→ **STORED RECORDS**

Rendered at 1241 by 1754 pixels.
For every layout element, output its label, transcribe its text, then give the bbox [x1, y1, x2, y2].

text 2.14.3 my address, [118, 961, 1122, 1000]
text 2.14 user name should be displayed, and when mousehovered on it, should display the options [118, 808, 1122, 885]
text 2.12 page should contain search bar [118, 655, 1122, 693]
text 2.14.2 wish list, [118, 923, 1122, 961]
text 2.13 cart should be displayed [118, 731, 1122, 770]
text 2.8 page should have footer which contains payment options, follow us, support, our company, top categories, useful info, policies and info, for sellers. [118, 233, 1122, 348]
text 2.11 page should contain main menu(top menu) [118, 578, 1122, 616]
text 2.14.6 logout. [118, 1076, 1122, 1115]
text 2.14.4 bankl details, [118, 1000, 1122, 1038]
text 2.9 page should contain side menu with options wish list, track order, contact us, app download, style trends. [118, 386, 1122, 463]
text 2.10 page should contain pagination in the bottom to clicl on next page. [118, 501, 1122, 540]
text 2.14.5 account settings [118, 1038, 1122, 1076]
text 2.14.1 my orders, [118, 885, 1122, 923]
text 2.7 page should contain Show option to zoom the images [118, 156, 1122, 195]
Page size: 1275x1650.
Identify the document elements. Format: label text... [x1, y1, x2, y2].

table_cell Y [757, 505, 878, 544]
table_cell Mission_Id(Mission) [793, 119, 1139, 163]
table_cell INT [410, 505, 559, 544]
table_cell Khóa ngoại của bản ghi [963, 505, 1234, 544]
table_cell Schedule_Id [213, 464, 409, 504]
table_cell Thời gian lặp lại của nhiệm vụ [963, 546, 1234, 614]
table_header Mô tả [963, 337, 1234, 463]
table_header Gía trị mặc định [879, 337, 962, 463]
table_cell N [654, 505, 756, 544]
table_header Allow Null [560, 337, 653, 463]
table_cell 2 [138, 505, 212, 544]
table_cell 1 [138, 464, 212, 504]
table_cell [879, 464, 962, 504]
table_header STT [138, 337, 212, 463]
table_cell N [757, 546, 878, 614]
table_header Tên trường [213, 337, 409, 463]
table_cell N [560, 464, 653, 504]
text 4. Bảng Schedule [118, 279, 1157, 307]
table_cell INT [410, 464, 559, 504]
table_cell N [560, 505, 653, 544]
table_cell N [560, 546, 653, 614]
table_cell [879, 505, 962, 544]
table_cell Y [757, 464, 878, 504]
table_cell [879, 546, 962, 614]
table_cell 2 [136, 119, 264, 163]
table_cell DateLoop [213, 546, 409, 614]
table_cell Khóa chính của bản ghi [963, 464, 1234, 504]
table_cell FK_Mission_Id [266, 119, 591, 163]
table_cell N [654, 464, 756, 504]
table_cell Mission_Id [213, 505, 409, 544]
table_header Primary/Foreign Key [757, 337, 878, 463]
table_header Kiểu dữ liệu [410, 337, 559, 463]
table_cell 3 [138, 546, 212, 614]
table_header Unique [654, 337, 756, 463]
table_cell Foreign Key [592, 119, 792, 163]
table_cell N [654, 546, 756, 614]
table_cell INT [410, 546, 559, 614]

→ **WHAT THE TASK ASKS**
Please reproduce every line of the material above word for word, from the first line through the last.

→ **TASK RESULT**
Rendered at 1241 by 1754 pixels.
For every layout element, output its label, transcribe its text, then give the bbox [x1, y1, x2, y2].

text 2.14.3 my address, [118, 961, 1122, 1000]
text 2.14 user name should be displayed, and when mousehovered on it, should display the options [118, 808, 1122, 885]
text 2.12 page should contain search bar [118, 655, 1122, 693]
text 2.14.2 wish list, [118, 923, 1122, 961]
text 2.13 cart should be displayed [118, 731, 1122, 770]
text 2.8 page should have footer which contains payment options, follow us, support, our company, top categories, useful info, policies and info, for sellers. [118, 233, 1122, 348]
text 2.11 page should contain main menu(top menu) [118, 578, 1122, 616]
text 2.14.6 logout. [118, 1076, 1122, 1115]
text 2.14.4 bankl details, [118, 1000, 1122, 1038]
text 2.9 page should contain side menu with options wish list, track order, contact us, app download, style trends. [118, 386, 1122, 463]
text 2.10 page should contain pagination in the bottom to clicl on next page. [118, 501, 1122, 540]
text 2.14.5 account settings [118, 1038, 1122, 1076]
text 2.14.1 my orders, [118, 885, 1122, 923]
text 2.7 page should contain Show option to zoom the images [118, 156, 1122, 195]
Page size: 1275x1650.
Identify the document elements. Format: label text... [x1, y1, x2, y2].

table_cell Y [757, 505, 878, 544]
table_cell Mission_Id(Mission) [793, 119, 1139, 163]
table_cell INT [410, 505, 559, 544]
table_cell Khóa ngoại của bản ghi [963, 505, 1234, 544]
table_cell Schedule_Id [213, 464, 409, 504]
table_cell Thời gian lặp lại của nhiệm vụ [963, 546, 1234, 614]
table_header Mô tả [963, 337, 1234, 463]
table_header Gía trị mặc định [879, 337, 962, 463]
table_cell N [654, 505, 756, 544]
table_header Allow Null [560, 337, 653, 463]
table_cell 2 [138, 505, 212, 544]
table_cell 1 [138, 464, 212, 504]
table_cell [879, 464, 962, 504]
table_header STT [138, 337, 212, 463]
table_cell N [757, 546, 878, 614]
table_header Tên trường [213, 337, 409, 463]
table_cell N [560, 464, 653, 504]
text 4. Bảng Schedule [118, 279, 1157, 307]
table_cell INT [410, 464, 559, 504]
table_cell N [560, 505, 653, 544]
table_cell N [560, 546, 653, 614]
table_cell [879, 505, 962, 544]
table_cell Y [757, 464, 878, 504]
table_cell [879, 546, 962, 614]
table_cell 2 [136, 119, 264, 163]
table_cell DateLoop [213, 546, 409, 614]
table_cell Khóa chính của bản ghi [963, 464, 1234, 504]
table_cell FK_Mission_Id [266, 119, 591, 163]
table_cell N [654, 464, 756, 504]
table_cell Mission_Id [213, 505, 409, 544]
table_header Primary/Foreign Key [757, 337, 878, 463]
table_header Kiểu dữ liệu [410, 337, 559, 463]
table_cell 3 [138, 546, 212, 614]
table_header Unique [654, 337, 756, 463]
table_cell Foreign Key [592, 119, 792, 163]
table_cell N [654, 546, 756, 614]
table_cell INT [410, 546, 559, 614]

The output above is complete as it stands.